Advocates fasting (within the context of 24 hours) for as long as possible. He suggests that if you have to consume 5/600 calories then they should be consumed as one meal, very early in the morning so as to maximise the length of the fast.

Valter Longo

With regard to IGF-1 reduction it is better to do 4 days of (consecutive) fasting every few months and then skip meals during the week to maintain weight and try to adopt a plant based low protein diet. An alternative to the 4 days fasting is just to fast on 2 days at a time as in the 5-2 plan but you must also try to move to a healthy diet, plant based and low protein.

Krista A. Varady

With regard to how you should eat (if at all), on a fast day: So far, we have performed studies permitting people to eat 600 kcal between 12pm-2pm. We find that this strategy works well for most people (whereas a complete fast for 24 h does not). We have yet to run a study where we allow people to consume the 600 kcal as 6x100kcal (or 3 x 200 kcal) smaller meals throughout the day. However, we are planning to run this study within the next year. Krista Varady says ‘eating the 500 calorie allowance throughout the day would prevent a persons body going into a fasted state’. Since it is the fasted state that is so beneficial to us, this information is critical.

Mark P. Mattson

1. A complete fast (no food) with hydration maintained with non-caloric beverages will be superior to consuming 600 calories on the fasting days.
2. Eating the 600 calories at one meal will be superior to eating several smaller meals spread throughout the day. By eating only one meal, the body goes essentially 24 hours with no food. This results in adaptive cellular stress responses which we believe is particularly good for the brain.
3. In the case of the 5:2 diet, we do not know whether better health benefits are realized with two consecutive days of fasting versus any two days of fasting during the week.

It would be much better if you could just get through a fast day without eating at all. Obviously, very few people are able to do that, so if you are going to eat a (600 for a man, 500 for a woman) calorie reduced meal, you are much better to consume that as one meal than to spread those calories throughout the day. This is because the stress that going for 24 hours without food places on your brain actually has produced identifiable positive brain responses such as the growth of new brain cells. It’s like a workout for the brain. How to add that into an intermittent fasting or alternate day plan?

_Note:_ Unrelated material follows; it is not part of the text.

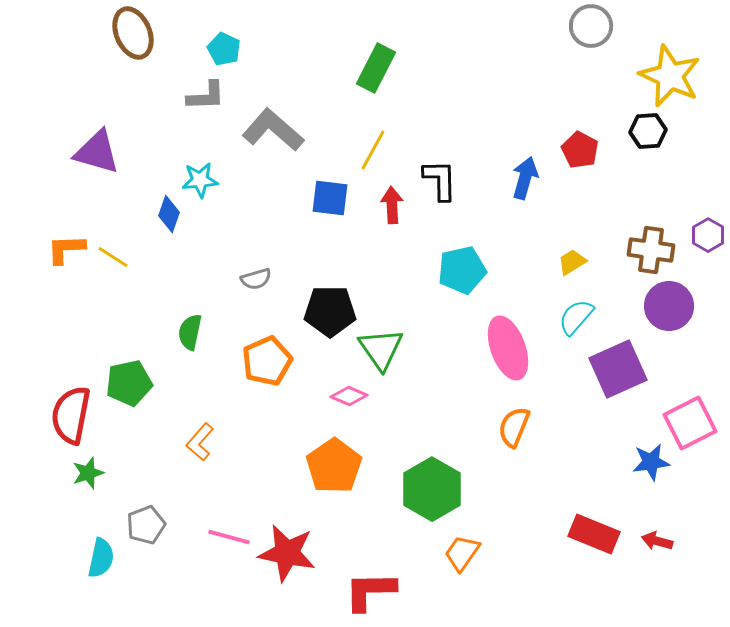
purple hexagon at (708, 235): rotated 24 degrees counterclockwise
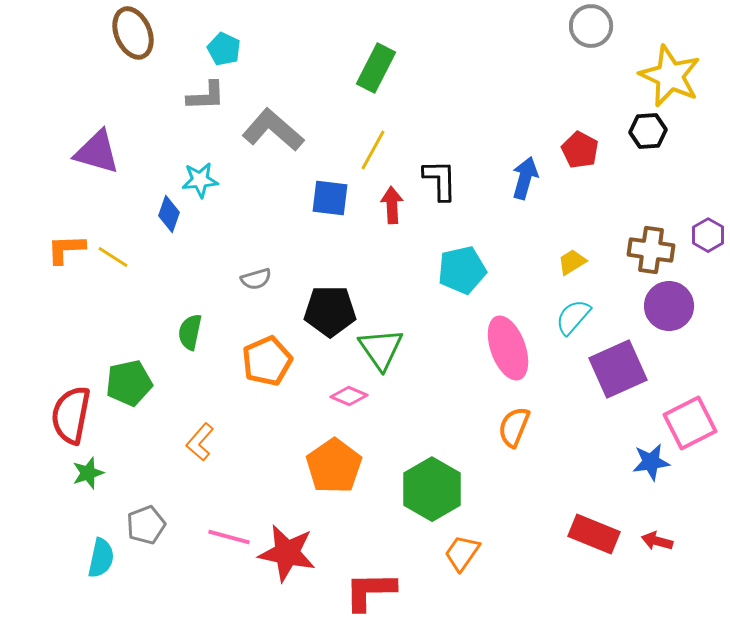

Easy. Either, take a note of what time you last ate on the feed day prior to your fast and then do not consume your 600 calorie fast day allowance until 24 hours has past. So, if you ate at 6pm on a feed day, do not eat your 600 calories until 6pm on the fast day. That way, you’ve gone 24 hours without food AND you get to eat (albeit a restricted) dinner! If that doesn’t grab you, eat breakfast on a fast day and then don’t eat again until your breakfast the next day.